Work instructions - Return the full set of entries exactly. Omit none.

Data supplied -
-- Opening Marker --

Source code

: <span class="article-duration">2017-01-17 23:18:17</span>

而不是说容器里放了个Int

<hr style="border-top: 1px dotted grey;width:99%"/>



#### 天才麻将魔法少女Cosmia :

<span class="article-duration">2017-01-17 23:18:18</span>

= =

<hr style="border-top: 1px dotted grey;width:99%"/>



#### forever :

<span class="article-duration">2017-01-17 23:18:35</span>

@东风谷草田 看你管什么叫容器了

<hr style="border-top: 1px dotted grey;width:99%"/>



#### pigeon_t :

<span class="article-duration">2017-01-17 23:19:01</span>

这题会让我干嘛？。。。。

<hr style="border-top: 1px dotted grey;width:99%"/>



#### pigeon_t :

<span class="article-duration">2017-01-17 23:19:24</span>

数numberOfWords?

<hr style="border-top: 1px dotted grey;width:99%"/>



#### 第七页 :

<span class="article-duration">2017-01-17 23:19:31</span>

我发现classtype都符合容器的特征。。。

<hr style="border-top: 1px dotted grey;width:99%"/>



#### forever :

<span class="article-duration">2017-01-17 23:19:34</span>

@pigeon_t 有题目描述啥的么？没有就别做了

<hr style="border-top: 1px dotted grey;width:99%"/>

-- Closing Marker --

Written solution -
Source code

: <span class="article-duration">2017-01-17 23:18:17</span>

而不是说容器里放了个Int

<hr style="border-top: 1px dotted grey;width:99%"/>



#### 天才麻将魔法少女Cosmia :

<span class="article-duration">2017-01-17 23:18:18</span>

= =

<hr style="border-top: 1px dotted grey;width:99%"/>



#### forever :

<span class="article-duration">2017-01-17 23:18:35</span>

@东风谷草田 看你管什么叫容器了

<hr style="border-top: 1px dotted grey;width:99%"/>



#### pigeon_t :

<span class="article-duration">2017-01-17 23:19:01</span>

这题会让我干嘛？。。。。

<hr style="border-top: 1px dotted grey;width:99%"/>



#### pigeon_t :

<span class="article-duration">2017-01-17 23:19:24</span>

数numberOfWords?

<hr style="border-top: 1px dotted grey;width:99%"/>



#### 第七页 :

<span class="article-duration">2017-01-17 23:19:31</span>

我发现classtype都符合容器的特征。。。

<hr style="border-top: 1px dotted grey;width:99%"/>



#### forever :

<span class="article-duration">2017-01-17 23:19:34</span>

@pigeon_t 有题目描述啥的么？没有就别做了

<hr style="border-top: 1px dotted grey;width:99%"/>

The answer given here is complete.